# [Task]
Collect all lines from the listing that include the string "True".

# [Entries supplied]
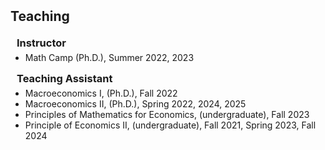 <h2 id="teaching" style="margin: 2px 0px 20px;">Teaching</h2>
<h3 style="margin:0 10px 5px;">Instructor</h3>

<ul style="margin:0 0 15px;">
  <li><autocolor>Math Camp (Ph.D.), Summer 2022, 2023</autocolor></li>
</ul>

<h3 style="margin:0 10px 5px;">Teaching Assistant</h3>

<ul style="margin:0 0 20px;">
  <li><autocolor>Macroeconomics I, (Ph.D.), Fall 2022</autocolor></li>
  <li><autocolor>Macroeconomics II, (Ph.D.), Spring 2022, 2024, 2025</autocolor></li>
  <li><autocolor>Principles of Mathematics for Economics, (undergraduate), Fall 2023</autocolor></li>
  <li><autocolor>Principle of Economics II, (undergraduate), Fall 2021, Spring 2023, Fall 2024</autocolor></li>
</ul>
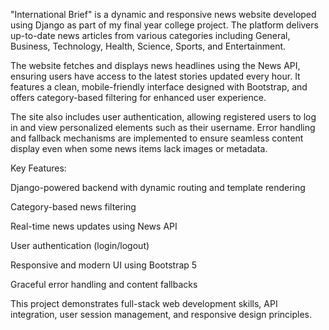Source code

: "International Brief" is a dynamic and responsive news website developed using Django as part of my final year college project. The platform delivers up-to-date news articles from various categories including General, Business, Technology, Health, Science, Sports, and Entertainment.

The website fetches and displays news headlines using the News API, ensuring users have access to the latest stories updated every hour. It features a clean, mobile-friendly interface designed with Bootstrap, and offers category-based filtering for enhanced user experience.

The site also includes user authentication, allowing registered users to log in and view personalized elements such as their username. Error handling and fallback mechanisms are implemented to ensure seamless content display even when some news items lack images or metadata.

Key Features:

Django-powered backend with dynamic routing and template rendering

Category-based news filtering

Real-time news updates using News API

User authentication (login/logout)

Responsive and modern UI using Bootstrap 5

Graceful error handling and content fallbacks

This project demonstrates full-stack web development skills, API integration, user session management, and responsive design principles.

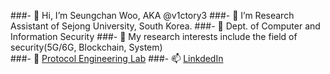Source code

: ###- 👋 Hi, I’m Seungchan Woo, AKA @v1ctory3 
###- 👀 I’m Research Assistant of Sejong University, South Korea.
###- 🌟 Dept. of Computer and Information Security
###- 🌱 My research interests include the field of security(5G/6G, Blockchain, System)  
###- 💞️ [Protocol Engineering Lab](https://pel.sejong.ac.kr/wordpress/)
###- 📫 [LinkdedIn](https://www.linkedin.com/in/seungchan-woo/)

<!---
v1ctory3/v1ctory3 is a ✨ special ✨ repository because its `README.md` (this file) appears on your GitHub profile.
You can click the Preview link to take a look at your changes.
--->
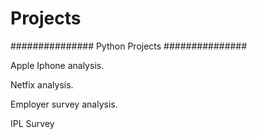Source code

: # Projects
###############
Python Projects
###############

Apple Iphone analysis.

Netfix analysis.

Employer survey analysis.

IPL Survey
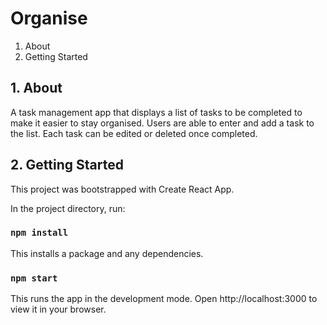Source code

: # Organise

1. About
2. Getting Started

## 1. About 
A task management app that displays a list of tasks to be completed to make it easier to stay organised. Users are able to enter and add a task to the list. Each task can be edited or deleted once completed. 

## 2. Getting Started
This project was bootstrapped with Create React App.

In the project directory, run:

### `npm install`

This installs a package and any dependencies.

### `npm start`

This runs the app in the development mode.
Open http://localhost:3000 to view it in your browser.
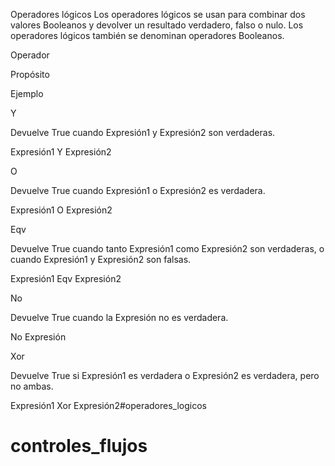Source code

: Operadores lógicos
Los operadores lógicos se usan para combinar dos valores Booleanos y devolver un resultado verdadero, falso o nulo. Los operadores lógicos también se denominan operadores Booleanos.

Operador

Propósito

Ejemplo

Y

Devuelve True cuando Expresión1 y Expresión2 son verdaderas.

Expresión1 Y Expresión2

O

Devuelve True cuando Expresión1 o Expresión2 es verdadera.

Expresión1 O Expresión2

Eqv

Devuelve True cuando tanto Expresión1 como Expresión2 son verdaderas, o cuando Expresión1 y Expresión2 son falsas.

Expresión1 Eqv Expresión2

No

Devuelve True cuando la Expresión no es verdadera.

No Expresión

Xor

Devuelve True si Expresión1 es verdadera o Expresión2 es verdadera, pero no ambas.

Expresión1 Xor Expresión2#operadores_logicos
# controles_flujos
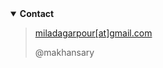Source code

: <details open>
  <summary><strong>Contact</strong></summary>               
     
 > [miladagarpour[at]gmail.com](mailto:miladasgarpour@gmail.com)
 >    
 > @makhansary 

</details>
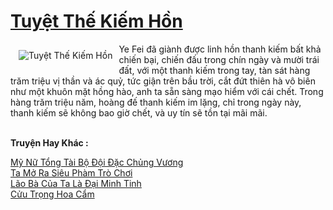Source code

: <a href="https://truyentiki.com/tuyet-the-kiem-hon.33567/" title="Tuyệt Thế Kiếm Hồn"><h1>Tuyệt Thế Kiếm Hồn</h1></a><div style="display:table"><img align="right" style="float: left; padding: 10px;" src="https://truyentiki.com/a/img/str/src/33567.jpg" alt="Tuyệt Thế Kiếm Hồn">Ye Fei đã giành được linh hồn thanh kiếm bất khả chiến bại, chiến đấu trong chín ngày và mười trái đất, với một thanh kiếm trong tay, tàn sát hàng trăm triệu vị thần và ác quỷ, tức giận trên bầu trời, cắt đứt thiên hà vô biên như một khuôn mặt hồng hào, anh ta sẵn sàng mạo hiểm với cái chết. Trong hàng trăm triệu năm, hoàng đế thanh kiếm im lặng, chỉ trong ngày này, thanh kiếm sẽ không bao giờ chết, và uy tín sẽ tồn tại mãi mãi.</div><p><br><b>Truyện Hay Khác :</b></p><a href="https://truyentiki.com/my-nu-tong-tai-bo-doi-dac-chung-vuong.33566/" alt="Mỹ Nữ Tổng Tài Bộ Đội Đặc Chủng Vương">Mỹ Nữ Tổng Tài Bộ Đội Đặc Chủng Vương</a><br/><a href="https://github.com/nownovels/top500/tree/master/truyenhay/33614/" alt="Ta Mở Ra Siêu Phàm Trò Chơi">Ta Mở Ra Siêu Phàm Trò Chơi</a><br/><a href="https://github.com/nownovels/top500/tree/master/truyenhay/33819/" alt="Lão Bà Của Ta Là Đại Minh Tinh">Lão Bà Của Ta Là Đại Minh Tinh</a><br/><a href="https://github.com/nownovels/top500/tree/master/truyenhay/33902/" alt="Cửu Trọng Hoa Cẩm">Cửu Trọng Hoa Cẩm</a><br/>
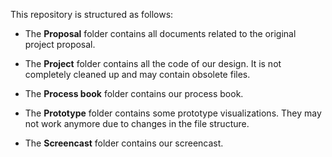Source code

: This repository is structured as follows:

* The **Proposal** folder contains all documents related to the original project proposal.

* The **Project** folder contains all the code of our design.  It is not completely cleaned up and may contain obsolete files.

* The **Process book** folder contains our process book.

* The **Prototype** folder contains some prototype visualizations.  They may not work anymore due to changes in the file structure.

* The **Screencast** folder contains our screencast.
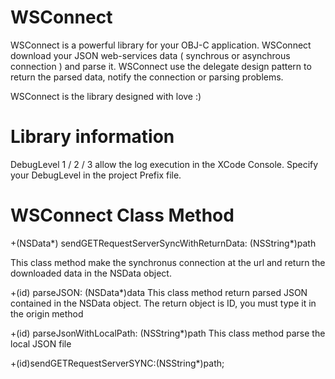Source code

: WSConnect
=========
WSConnect is a powerful library for your OBJ-C application.
WSConnect download your JSON web-services data ( synchrous or asynchrous connection ) and parse it.
WSConnect use the delegate design pattern to return the parsed data, notify the connection or parsing problems.

WSConnect is the library designed with love :)




Library information
=========
DebugLevel 1 / 2 / 3 allow the log execution in the XCode Console. Specify your DebugLevel in the project Prefix file.


WSConnect Class Method
=========

+(NSData*) sendGETRequestServerSyncWithReturnData: (NSString*)path

This class method make the synchronus connection at the url and return the downloaded data in the NSData object.

+(id) parseJSON: (NSData*)data
This class method return parsed JSON contained in the NSData object. The return object is ID, you must type it in the origin method

+(id) parseJsonWithLocalPath: (NSString*)path
This class method parse the local JSON file 


+(id)sendGETRequestServerSYNC:(NSString*)path;
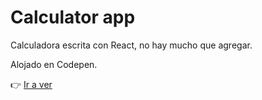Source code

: # Calculator app

Calculadora escrita con React, no hay mucho que agregar.

Alojado en Codepen.

:point_right: [Ir a ver](https://codepen.io/kurotom/pen/vYdbpMy)
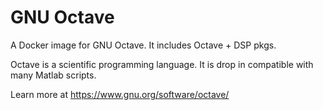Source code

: # GNU Octave

A Docker image for GNU Octave.  It includes Octave + DSP pkgs.

Octave is a scientific programming language.  It is drop in compatible with many Matlab scripts.

Learn more at https://www.gnu.org/software/octave/
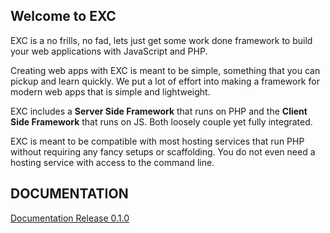 ## Welcome to EXC ##

EXC is a no frills, no fad, lets just get some work done framework to build your web applications with JavaScript and PHP.

Creating web apps with EXC is meant to be simple, something that you can pickup and learn quickly. We put a lot of effort into making a framework for modern web apps that is simple and lightweight.

EXC includes a **Server Side Framework** that runs on PHP and the **Client Side Framework** that runs on JS. Both loosely couple yet fully integrated.

EXC is meant to be compatible with most hosting services that run PHP without requiring any fancy setups or scaffolding. You do not even need a hosting service with access to the command line.


## DOCUMENTATION ##

[Documentation Release 0.1.0](doc_index.md)<BR>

# [Task result]
Devuelve True cuando Expresión1 y Expresión2 son verdaderas.
Devuelve True cuando Expresión1 o Expresión2 es verdadera.
Devuelve True cuando tanto Expresión1 como Expresión2 son verdaderas, o cuando Expresión1 y Expresión2 son falsas.
Devuelve True cuando la Expresión no es verdadera.
Devuelve True si Expresión1 es verdadera o Expresión2 es verdadera, pero no ambas.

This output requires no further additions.